Désignation du recteur et précarité académique

Dans le cadre de la procédure de désignation du recteur de l'Université de Genève, le comité de l'ACCORDER (Association commune du corps des collaborateurs et des collaboratrices de l'enseignement et de la recherche) souhaite s'exprimer sur les liens entre cette désignation et l'amélioration des conditions de travail du corps intermédiaire (CCER).

Depuis sa refondation en 2020, le comité de l'ACCORDER se mobilise sur la sphère locale et nationale pour que la précarité structurelle du CCER soit enfin reconnue, et que des solutions soient trouvées et mises en œuvre.

La précarité des conditions d'emploi est une réalité qui touche 80% du personnel de l'enseignement et de la recherche dans les universités suisses. À l'Université de Genève, 48% du CCER senior (soit six cents personnes) ont des contrats à durée déterminée et/ou de suppléance, alors qu'un millier de post-doctorant·es et de maître-assistant·es ne trouveront, pour la plupart, jamais de poste stable et seront contraint·es de quitter le milieu académique. La précarité de l'emploi crée des situations de forte vulnérabilité révélée de manière alarmante par les chiffres issus de l'enquête 2021 sur les conditions de travail du CCER : 21,7 % des répondant‧es disent avoir subi ou subir du harcèlement moral et 3,4% d'entre elle‧eux subir du harcèlement sexuel. L'absence de postes stables, tout comme la mise en compétition extrême des chercheur·euses, impliquent un ensemble de contraintes allant de la mobilité forcée aux difficultés à gérer un équilibre entre les sphères professionnelles et familiale, des éléments qui sont autant dommageables pour la santé mentale des employé·es qu'à la qualité de la recherche.

Notre comité tient ainsi à manifester sa pleine et entière adhésion au contenu du communiqué de l'Assemblée de l'université du 11 janvier 2023, notamment aux réflexions concernant la précarité, l'accès des femmes à des postes à responsabilité ainsi que la transition socio-écologique. Nous nous réjouissons également que ces sujets aient été abordés frontalement par Éric Bauce – le candidat désigné par l’Assemblée – lors d'un entretien à l'émission Forum de la RTS. Lors de cet interview, le candidat a en effet reconnu l'existence d'une précarité d'ampleur dans le système académique. Il s'est également prononcé en faveur de l'égalité de traitement et de l'amélioration de nos conditions de travail. Nous pouvons donc nous réjouir de constater que la précarité du corps intermédiaire est enfin devenue l'un des enjeux principaux de la politique universitaire actuelle et que des améliorations sont souhaitées par l'ensemble des différents corps de la communauté universitaire et par un candidat au poste de recteur.

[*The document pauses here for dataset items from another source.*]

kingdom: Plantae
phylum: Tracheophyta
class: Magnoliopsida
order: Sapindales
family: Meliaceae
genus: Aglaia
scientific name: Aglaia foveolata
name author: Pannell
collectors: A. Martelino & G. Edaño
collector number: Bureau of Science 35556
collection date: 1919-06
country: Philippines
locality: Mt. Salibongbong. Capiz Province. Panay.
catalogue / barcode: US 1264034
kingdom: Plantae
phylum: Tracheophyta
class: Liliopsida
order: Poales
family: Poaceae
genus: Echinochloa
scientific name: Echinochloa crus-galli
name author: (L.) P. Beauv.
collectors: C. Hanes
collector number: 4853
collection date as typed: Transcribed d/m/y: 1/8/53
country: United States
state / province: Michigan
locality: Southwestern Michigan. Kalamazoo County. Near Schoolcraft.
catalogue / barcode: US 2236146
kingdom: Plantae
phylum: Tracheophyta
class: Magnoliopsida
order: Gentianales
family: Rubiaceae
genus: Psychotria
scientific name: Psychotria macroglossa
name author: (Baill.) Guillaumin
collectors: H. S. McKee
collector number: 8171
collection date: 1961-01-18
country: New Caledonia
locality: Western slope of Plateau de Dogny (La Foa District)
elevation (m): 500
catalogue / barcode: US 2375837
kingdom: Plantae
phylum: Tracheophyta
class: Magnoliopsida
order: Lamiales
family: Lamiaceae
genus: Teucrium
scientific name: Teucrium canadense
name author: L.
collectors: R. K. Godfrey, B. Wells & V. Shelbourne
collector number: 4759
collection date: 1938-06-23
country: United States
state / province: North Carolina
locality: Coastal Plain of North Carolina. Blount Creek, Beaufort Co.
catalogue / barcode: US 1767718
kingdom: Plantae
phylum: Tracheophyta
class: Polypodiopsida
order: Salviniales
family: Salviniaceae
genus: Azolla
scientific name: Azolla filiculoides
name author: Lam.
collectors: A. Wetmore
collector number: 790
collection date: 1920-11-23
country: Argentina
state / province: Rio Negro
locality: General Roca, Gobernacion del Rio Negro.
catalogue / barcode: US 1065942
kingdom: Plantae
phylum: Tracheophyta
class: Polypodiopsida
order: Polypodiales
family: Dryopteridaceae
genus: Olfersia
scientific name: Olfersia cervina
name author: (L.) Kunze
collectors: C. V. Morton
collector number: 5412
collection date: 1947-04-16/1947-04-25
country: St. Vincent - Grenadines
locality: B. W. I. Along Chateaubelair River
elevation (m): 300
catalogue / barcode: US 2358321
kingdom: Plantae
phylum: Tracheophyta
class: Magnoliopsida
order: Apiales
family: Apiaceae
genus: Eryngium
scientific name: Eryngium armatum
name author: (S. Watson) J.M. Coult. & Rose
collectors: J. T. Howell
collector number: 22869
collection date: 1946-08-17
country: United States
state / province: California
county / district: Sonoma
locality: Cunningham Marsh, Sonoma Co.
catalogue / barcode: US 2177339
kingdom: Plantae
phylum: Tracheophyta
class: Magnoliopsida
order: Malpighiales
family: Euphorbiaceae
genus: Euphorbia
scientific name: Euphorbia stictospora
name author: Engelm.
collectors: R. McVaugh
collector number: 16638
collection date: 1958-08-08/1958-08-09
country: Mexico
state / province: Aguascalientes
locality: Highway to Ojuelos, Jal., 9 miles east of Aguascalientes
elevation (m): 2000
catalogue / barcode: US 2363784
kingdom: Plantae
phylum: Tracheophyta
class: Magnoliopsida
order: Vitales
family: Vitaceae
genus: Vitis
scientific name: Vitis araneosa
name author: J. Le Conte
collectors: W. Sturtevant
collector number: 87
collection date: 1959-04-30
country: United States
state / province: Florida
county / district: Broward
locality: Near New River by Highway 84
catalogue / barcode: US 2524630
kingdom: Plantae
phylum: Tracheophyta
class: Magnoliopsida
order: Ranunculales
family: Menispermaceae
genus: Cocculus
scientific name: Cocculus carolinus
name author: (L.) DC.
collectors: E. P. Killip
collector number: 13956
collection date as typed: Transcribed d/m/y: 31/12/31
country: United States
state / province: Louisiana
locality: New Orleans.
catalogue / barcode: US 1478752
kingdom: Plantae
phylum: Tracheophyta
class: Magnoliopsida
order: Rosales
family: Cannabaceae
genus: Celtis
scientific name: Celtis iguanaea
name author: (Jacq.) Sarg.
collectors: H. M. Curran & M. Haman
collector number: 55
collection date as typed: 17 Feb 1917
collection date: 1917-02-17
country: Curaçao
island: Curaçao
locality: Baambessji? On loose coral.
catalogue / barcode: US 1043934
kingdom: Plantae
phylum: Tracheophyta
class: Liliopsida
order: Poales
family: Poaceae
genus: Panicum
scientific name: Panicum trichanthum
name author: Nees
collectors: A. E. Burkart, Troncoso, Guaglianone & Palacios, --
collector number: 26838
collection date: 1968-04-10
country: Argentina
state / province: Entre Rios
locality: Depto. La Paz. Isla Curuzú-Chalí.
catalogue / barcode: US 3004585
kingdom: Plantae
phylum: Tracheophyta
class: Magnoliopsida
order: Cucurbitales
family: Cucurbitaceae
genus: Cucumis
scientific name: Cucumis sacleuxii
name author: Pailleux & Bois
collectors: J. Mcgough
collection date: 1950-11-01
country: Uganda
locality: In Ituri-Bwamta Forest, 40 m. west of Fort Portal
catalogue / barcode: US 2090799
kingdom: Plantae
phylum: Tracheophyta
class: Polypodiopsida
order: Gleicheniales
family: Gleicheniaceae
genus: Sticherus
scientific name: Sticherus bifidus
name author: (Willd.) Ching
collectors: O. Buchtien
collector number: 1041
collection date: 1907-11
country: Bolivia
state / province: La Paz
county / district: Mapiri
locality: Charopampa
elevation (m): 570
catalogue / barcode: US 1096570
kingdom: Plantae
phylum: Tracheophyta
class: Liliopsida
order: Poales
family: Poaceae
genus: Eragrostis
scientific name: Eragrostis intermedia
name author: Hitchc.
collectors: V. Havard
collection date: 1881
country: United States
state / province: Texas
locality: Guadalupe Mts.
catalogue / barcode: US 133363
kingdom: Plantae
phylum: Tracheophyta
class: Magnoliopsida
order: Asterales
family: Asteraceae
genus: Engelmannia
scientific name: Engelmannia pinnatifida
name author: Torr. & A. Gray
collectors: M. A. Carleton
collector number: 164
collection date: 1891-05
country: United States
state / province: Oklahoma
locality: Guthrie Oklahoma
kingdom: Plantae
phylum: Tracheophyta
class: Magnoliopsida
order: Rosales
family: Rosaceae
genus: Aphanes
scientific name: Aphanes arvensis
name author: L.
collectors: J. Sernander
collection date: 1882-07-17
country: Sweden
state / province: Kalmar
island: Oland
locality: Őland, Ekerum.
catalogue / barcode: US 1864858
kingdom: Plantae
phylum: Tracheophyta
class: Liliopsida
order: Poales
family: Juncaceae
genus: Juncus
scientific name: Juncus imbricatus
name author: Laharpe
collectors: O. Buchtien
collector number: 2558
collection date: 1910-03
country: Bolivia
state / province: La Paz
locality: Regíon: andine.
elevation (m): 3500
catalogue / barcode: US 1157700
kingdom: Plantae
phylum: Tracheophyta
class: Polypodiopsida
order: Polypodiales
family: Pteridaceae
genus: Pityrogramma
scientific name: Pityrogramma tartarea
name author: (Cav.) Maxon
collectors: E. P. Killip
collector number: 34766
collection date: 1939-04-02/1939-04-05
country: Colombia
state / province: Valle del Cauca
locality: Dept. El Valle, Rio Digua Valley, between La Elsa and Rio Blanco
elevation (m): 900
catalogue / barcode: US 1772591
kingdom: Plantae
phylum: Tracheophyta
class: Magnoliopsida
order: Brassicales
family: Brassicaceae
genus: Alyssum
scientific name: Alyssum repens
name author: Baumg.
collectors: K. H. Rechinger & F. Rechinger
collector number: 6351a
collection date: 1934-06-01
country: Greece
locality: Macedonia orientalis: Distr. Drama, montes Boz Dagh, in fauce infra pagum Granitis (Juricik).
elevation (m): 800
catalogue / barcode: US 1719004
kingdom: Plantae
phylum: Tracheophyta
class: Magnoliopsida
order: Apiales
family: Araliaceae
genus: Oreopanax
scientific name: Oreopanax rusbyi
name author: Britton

Notre comité est convaincu qu'une autre université est possible, plus respectueuse de ses collaborateur·ices, moins nocive pour la santé mentale de l'ensemble de ses membres, plus juste socialement, et ainsi plus à même de faire face aux défis de la transition socio-écologique qui s'impose à toute institution publique aujourd'hui. Nous nous réjouissons donc que l'Assemblée de l'Université se soit prononcée en faveur du candidat ayant présenté un programme de transition socio-écologique et nous soutenons la position qui consiste à associer cette transition à une lutte contre la précarité. Nous saluons également le fait que l'Assemblée de l'Université tire les leçons de ce recrutement en souhaitant mener une réflexion sur les moyens de susciter des candidatures féminines et de favoriser l'emploi des femmes à des postes à responsabilité. Nous sommes convaincu·es que la résolution de ce problème de recrutement devra passer par une remise en question de la structure académique et du modèle actuel basé sur le sur-travail, le sacrifice de soi et l’abandon de ses recherches.

Finalement, le comité d'ACCORDER souhaite apporter son soutien à l'Assemblée de l'Université dont le travail a été violemment critiqué dans les médias. Nous militons également depuis notre refondation pour une reconnaissance symbolique et matérielle du travail accompli par certains membres de la communauté universitaire au sein des différentes instances participatives. C'est un besoin de reconnaissance qui s'avère aujourd'hui nécessaire face à la violence des polémiques et pour continuer à faire fonctionner la démocratie participative à l'Université.